WORK REQUIRED:
Give only the number of lines in the data that contain the string "final".
━━━━━ RECORDS TO PROCESS
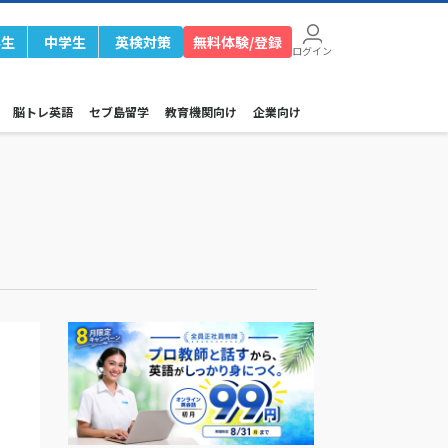
学生
中学生
英検対策
無料体験/登録
ログイン
脳トレ英語
セブ島留学
教育機関向け
企業向け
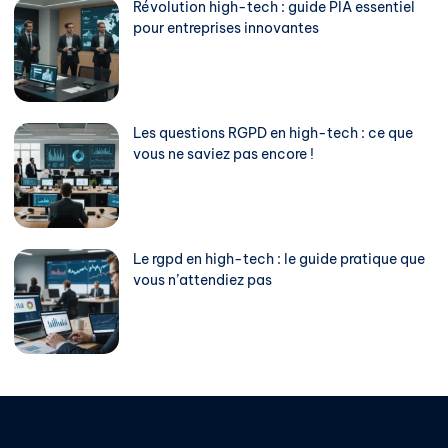
Révolution high-tech : guide PIA essentiel
pour entreprises innovantes
Les questions RGPD en high-tech : ce que
vous ne saviez pas encore !
Le rgpd en high-tech : le guide pratique que
vous n’attendiez pas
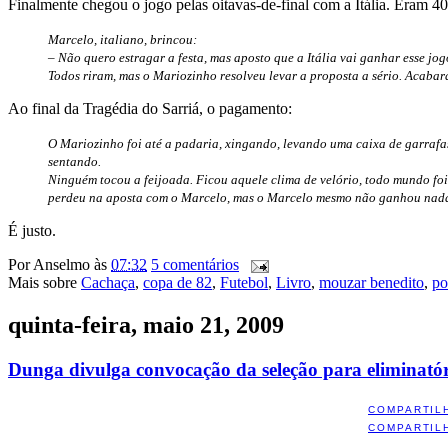
Finalmente chegou o jogo pelas oitavas-de-final com a Itália. Eram 40
Marcelo, italiano, brincou:
– Não quero estragar a festa, mas aposto que a Itália vai ganhar esse jog
Todos riram, mas o Mariozinho resolveu levar a proposta a sério. Acaba
Ao final da Tragédia do Sarriá, o pagamento:
O Mariozinho foi até a padaria, xingando, levando uma caixa de garrafas
sentando.
Ninguém tocou a feijoada. Ficou aquele clima de velório, todo mundo fo
perdeu na aposta com o Marcelo, mas o Marcelo mesmo não ganhou nada: 
É justo.
Por
Anselmo
às
07:32
5 comentários
Mais sobre
Cachaça
,
copa de 82
,
Futebol
,
Livro
,
mouzar benedito
,
po
quinta-feira, maio 21, 2009
Dunga divulga convocação da seleção para eliminató
COMPARTIL
COMPARTIL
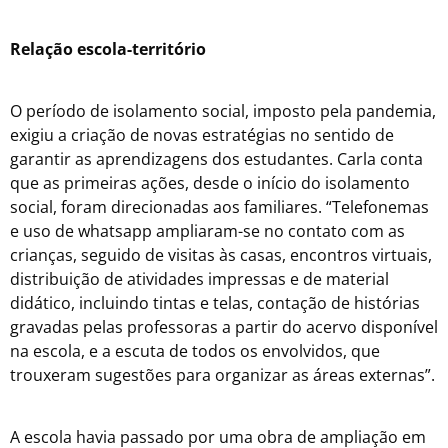
Relação escola-território
O período de isolamento social, imposto pela pandemia,
exigiu a criação de novas estratégias no sentido de
garantir as aprendizagens dos estudantes. Carla conta
que as primeiras ações, desde o início do isolamento
social, foram direcionadas aos familiares. “Telefonemas
e uso de whatsapp ampliaram-se no contato com as
crianças, seguido de visitas às casas, encontros virtuais,
distribuição de atividades impressas e de material
didático, incluindo tintas e telas, contação de histórias
gravadas pelas professoras a partir do acervo disponível
na escola, e a escuta de todos os envolvidos, que
trouxeram sugestões para organizar as áreas externas”.
A escola havia passado por uma obra de ampliação em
━━━━━━━━━━
ANSWER SPACE:
2